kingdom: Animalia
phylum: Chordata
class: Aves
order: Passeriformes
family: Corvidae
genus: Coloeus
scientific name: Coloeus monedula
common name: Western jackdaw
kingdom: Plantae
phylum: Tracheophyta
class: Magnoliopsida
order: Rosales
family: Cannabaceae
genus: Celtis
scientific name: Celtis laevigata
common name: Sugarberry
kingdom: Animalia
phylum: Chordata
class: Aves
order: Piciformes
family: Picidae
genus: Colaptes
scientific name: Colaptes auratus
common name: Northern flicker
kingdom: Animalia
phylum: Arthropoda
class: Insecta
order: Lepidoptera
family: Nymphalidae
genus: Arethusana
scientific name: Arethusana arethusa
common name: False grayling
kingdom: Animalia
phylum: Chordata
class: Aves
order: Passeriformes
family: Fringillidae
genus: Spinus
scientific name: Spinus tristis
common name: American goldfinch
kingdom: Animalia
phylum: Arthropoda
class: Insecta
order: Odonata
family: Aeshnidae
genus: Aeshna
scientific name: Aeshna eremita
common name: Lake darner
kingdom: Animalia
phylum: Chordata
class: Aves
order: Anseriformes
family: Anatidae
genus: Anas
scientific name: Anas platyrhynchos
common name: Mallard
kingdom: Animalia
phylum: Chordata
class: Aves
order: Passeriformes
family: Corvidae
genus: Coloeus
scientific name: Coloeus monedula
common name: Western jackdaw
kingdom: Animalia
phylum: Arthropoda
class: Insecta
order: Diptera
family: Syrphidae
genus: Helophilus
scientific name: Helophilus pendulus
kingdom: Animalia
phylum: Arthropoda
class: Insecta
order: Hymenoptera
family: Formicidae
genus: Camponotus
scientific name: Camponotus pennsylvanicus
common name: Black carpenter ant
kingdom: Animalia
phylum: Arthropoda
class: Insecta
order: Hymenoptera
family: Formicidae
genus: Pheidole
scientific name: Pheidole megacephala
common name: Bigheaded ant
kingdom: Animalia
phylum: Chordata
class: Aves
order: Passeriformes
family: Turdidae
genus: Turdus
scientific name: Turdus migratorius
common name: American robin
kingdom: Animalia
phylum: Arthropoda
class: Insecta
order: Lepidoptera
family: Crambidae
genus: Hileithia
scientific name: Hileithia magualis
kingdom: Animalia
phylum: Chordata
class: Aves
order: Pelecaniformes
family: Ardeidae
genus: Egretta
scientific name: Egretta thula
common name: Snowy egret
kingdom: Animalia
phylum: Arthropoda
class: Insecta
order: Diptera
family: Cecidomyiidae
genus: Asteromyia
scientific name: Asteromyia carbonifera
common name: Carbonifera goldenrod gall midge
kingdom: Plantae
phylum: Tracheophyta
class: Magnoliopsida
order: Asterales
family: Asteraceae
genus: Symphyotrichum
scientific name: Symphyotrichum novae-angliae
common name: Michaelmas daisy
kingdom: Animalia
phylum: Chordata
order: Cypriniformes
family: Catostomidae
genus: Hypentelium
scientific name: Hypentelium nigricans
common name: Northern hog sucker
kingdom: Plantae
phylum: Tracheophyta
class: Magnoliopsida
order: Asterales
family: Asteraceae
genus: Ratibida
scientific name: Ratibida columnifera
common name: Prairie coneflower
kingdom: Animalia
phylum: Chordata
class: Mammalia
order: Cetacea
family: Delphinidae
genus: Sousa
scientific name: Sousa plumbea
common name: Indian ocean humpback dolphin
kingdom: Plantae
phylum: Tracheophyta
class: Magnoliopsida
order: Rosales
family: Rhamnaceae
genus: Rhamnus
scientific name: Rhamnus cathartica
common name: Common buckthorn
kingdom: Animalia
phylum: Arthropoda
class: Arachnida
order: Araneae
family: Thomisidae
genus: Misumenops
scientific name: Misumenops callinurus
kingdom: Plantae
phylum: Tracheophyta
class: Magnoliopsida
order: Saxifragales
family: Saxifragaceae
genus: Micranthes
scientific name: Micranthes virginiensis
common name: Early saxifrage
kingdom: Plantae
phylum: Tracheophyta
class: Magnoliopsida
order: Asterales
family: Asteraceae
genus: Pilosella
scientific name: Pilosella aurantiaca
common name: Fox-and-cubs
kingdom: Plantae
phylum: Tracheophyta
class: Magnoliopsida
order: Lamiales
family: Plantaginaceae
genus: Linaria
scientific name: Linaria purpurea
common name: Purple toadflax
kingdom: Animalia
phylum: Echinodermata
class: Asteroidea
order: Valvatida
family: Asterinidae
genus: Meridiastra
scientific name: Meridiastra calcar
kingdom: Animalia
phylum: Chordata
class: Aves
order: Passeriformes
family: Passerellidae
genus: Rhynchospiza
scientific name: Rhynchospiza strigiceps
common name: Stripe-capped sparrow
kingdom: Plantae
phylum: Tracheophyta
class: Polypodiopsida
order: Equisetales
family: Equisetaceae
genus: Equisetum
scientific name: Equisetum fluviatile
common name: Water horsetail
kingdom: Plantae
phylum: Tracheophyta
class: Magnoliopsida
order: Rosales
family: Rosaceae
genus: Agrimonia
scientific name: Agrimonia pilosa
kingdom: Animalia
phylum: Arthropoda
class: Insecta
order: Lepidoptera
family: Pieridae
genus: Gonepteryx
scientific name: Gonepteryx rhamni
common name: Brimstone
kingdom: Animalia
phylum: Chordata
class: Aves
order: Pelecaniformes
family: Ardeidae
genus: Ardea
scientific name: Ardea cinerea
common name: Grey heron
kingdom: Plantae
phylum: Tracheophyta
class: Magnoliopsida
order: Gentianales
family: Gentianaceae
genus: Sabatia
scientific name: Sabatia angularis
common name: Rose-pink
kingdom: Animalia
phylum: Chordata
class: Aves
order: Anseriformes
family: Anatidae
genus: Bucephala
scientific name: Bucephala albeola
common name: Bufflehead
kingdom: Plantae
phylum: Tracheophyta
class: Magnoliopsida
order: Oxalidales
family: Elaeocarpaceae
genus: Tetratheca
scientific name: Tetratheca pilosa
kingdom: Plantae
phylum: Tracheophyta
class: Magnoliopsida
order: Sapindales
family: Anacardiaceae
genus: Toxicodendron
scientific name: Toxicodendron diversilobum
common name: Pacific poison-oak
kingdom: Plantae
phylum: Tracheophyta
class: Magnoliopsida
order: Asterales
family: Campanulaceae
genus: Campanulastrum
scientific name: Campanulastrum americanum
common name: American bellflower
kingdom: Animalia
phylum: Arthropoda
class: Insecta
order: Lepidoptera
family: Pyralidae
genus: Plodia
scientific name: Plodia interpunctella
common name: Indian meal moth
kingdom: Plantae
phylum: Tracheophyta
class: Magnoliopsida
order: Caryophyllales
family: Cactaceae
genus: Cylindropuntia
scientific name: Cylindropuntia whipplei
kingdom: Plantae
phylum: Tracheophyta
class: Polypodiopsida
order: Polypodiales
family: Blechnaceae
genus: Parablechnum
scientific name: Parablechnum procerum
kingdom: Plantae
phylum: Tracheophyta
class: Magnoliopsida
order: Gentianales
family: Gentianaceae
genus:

++++++++

Rewrite the listing with every "common name" changed to "vernacular name", keeping all other text the same.

kingdom: Animalia
phylum: Chordata
class: Aves
order: Passeriformes
family: Corvidae
genus: Coloeus
scientific name: Coloeus monedula
vernacular name: Western jackdaw
kingdom: Plantae
phylum: Tracheophyta
class: Magnoliopsida
order: Rosales
family: Cannabaceae
genus: Celtis
scientific name: Celtis laevigata
vernacular name: Sugarberry
kingdom: Animalia
phylum: Chordata
class: Aves
order: Piciformes
family: Picidae
genus: Colaptes
scientific name: Colaptes auratus
vernacular name: Northern flicker
kingdom: Animalia
phylum: Arthropoda
class: Insecta
order: Lepidoptera
family: Nymphalidae
genus: Arethusana
scientific name: Arethusana arethusa
vernacular name: False grayling
kingdom: Animalia
phylum: Chordata
class: Aves
order: Passeriformes
family: Fringillidae
genus: Spinus
scientific name: Spinus tristis
vernacular name: American goldfinch
kingdom: Animalia
phylum: Arthropoda
class: Insecta
order: Odonata
family: Aeshnidae
genus: Aeshna
scientific name: Aeshna eremita
vernacular name: Lake darner
kingdom: Animalia
phylum: Chordata
class: Aves
order: Anseriformes
family: Anatidae
genus: Anas
scientific name: Anas platyrhynchos
vernacular name: Mallard
kingdom: Animalia
phylum: Chordata
class: Aves
order: Passeriformes
family: Corvidae
genus: Coloeus
scientific name: Coloeus monedula
vernacular name: Western jackdaw
kingdom: Animalia
phylum: Arthropoda
class: Insecta
order: Diptera
family: Syrphidae
genus: Helophilus
scientific name: Helophilus pendulus
kingdom: Animalia
phylum: Arthropoda
class: Insecta
order: Hymenoptera
family: Formicidae
genus: Camponotus
scientific name: Camponotus pennsylvanicus
vernacular name: Black carpenter ant
kingdom: Animalia
phylum: Arthropoda
class: Insecta
order: Hymenoptera
family: Formicidae
genus: Pheidole
scientific name: Pheidole megacephala
vernacular name: Bigheaded ant
kingdom: Animalia
phylum: Chordata
class: Aves
order: Passeriformes
family: Turdidae
genus: Turdus
scientific name: Turdus migratorius
vernacular name: American robin
kingdom: Animalia
phylum: Arthropoda
class: Insecta
order: Lepidoptera
family: Crambidae
genus: Hileithia
scientific name: Hileithia magualis
kingdom: Animalia
phylum: Chordata
class: Aves
order: Pelecaniformes
family: Ardeidae
genus: Egretta
scientific name: Egretta thula
vernacular name: Snowy egret
kingdom: Animalia
phylum: Arthropoda
class: Insecta
order: Diptera
family: Cecidomyiidae
genus: Asteromyia
scientific name: Asteromyia carbonifera
vernacular name: Carbonifera goldenrod gall midge
kingdom: Plantae
phylum: Tracheophyta
class: Magnoliopsida
order: Asterales
family: Asteraceae
genus: Symphyotrichum
scientific name: Symphyotrichum novae-angliae
vernacular name: Michaelmas daisy
kingdom: Animalia
phylum: Chordata
order: Cypriniformes
family: Catostomidae
genus: Hypentelium
scientific name: Hypentelium nigricans
vernacular name: Northern hog sucker
kingdom: Plantae
phylum: Tracheophyta
class: Magnoliopsida
order: Asterales
family: Asteraceae
genus: Ratibida
scientific name: Ratibida columnifera
vernacular name: Prairie coneflower
kingdom: Animalia
phylum: Chordata
class: Mammalia
order: Cetacea
family: Delphinidae
genus: Sousa
scientific name: Sousa plumbea
vernacular name: Indian ocean humpback dolphin
kingdom: Plantae
phylum: Tracheophyta
class: Magnoliopsida
order: Rosales
family: Rhamnaceae
genus: Rhamnus
scientific name: Rhamnus cathartica
vernacular name: Common buckthorn
kingdom: Animalia
phylum: Arthropoda
class: Arachnida
order: Araneae
family: Thomisidae
genus: Misumenops
scientific name: Misumenops callinurus
kingdom: Plantae
phylum: Tracheophyta
class: Magnoliopsida
order: Saxifragales
family: Saxifragaceae
genus: Micranthes
scientific name: Micranthes virginiensis
vernacular name: Early saxifrage
kingdom: Plantae
phylum: Tracheophyta
class: Magnoliopsida
order: Asterales
family: Asteraceae
genus: Pilosella
scientific name: Pilosella aurantiaca
vernacular name: Fox-and-cubs
kingdom: Plantae
phylum: Tracheophyta
class: Magnoliopsida
order: Lamiales
family: Plantaginaceae
genus: Linaria
scientific name: Linaria purpurea
vernacular name: Purple toadflax
kingdom: Animalia
phylum: Echinodermata
class: Asteroidea
order: Valvatida
family: Asterinidae
genus: Meridiastra
scientific name: Meridiastra calcar
kingdom: Animalia
phylum: Chordata
class: Aves
order: Passeriformes
family: Passerellidae
genus: Rhynchospiza
scientific name: Rhynchospiza strigiceps
vernacular name: Stripe-capped sparrow
kingdom: Plantae
phylum: Tracheophyta
class: Polypodiopsida
order: Equisetales
family: Equisetaceae
genus: Equisetum
scientific name: Equisetum fluviatile
vernacular name: Water horsetail
kingdom: Plantae
phylum: Tracheophyta
class: Magnoliopsida
order: Rosales
family: Rosaceae
genus: Agrimonia
scientific name: Agrimonia pilosa
kingdom: Animalia
phylum: Arthropoda
class: Insecta
order: Lepidoptera
family: Pieridae
genus: Gonepteryx
scientific name: Gonepteryx rhamni
vernacular name: Brimstone
kingdom: Animalia
phylum: Chordata
class: Aves
order: Pelecaniformes
family: Ardeidae
genus: Ardea
scientific name: Ardea cinerea
vernacular name: Grey heron
kingdom: Plantae
phylum: Tracheophyta
class: Magnoliopsida
order: Gentianales
family: Gentianaceae
genus: Sabatia
scientific name: Sabatia angularis
vernacular name: Rose-pink
kingdom: Animalia
phylum: Chordata
class: Aves
order: Anseriformes
family: Anatidae
genus: Bucephala
scientific name: Bucephala albeola
vernacular name: Bufflehead
kingdom: Plantae
phylum: Tracheophyta
class: Magnoliopsida
order: Oxalidales
family: Elaeocarpaceae
genus: Tetratheca
scientific name: Tetratheca pilosa
kingdom: Plantae
phylum: Tracheophyta
class: Magnoliopsida
order: Sapindales
family: Anacardiaceae
genus: Toxicodendron
scientific name: Toxicodendron diversilobum
vernacular name: Pacific poison-oak
kingdom: Plantae
phylum: Tracheophyta
class: Magnoliopsida
order: Asterales
family: Campanulaceae
genus: Campanulastrum
scientific name: Campanulastrum americanum
vernacular name: American bellflower
kingdom: Animalia
phylum: Arthropoda
class: Insecta
order: Lepidoptera
family: Pyralidae
genus: Plodia
scientific name: Plodia interpunctella
vernacular name: Indian meal moth
kingdom: Plantae
phylum: Tracheophyta
class: Magnoliopsida
order: Caryophyllales
family: Cactaceae
genus: Cylindropuntia
scientific name: Cylindropuntia whipplei
kingdom: Plantae
phylum: Tracheophyta
class: Polypodiopsida
order: Polypodiales
family: Blechnaceae
genus: Parablechnum
scientific name: Parablechnum procerum
kingdom: Plantae
phylum: Tracheophyta
class: Magnoliopsida
order: Gentianales
family: Gentianaceae
genus:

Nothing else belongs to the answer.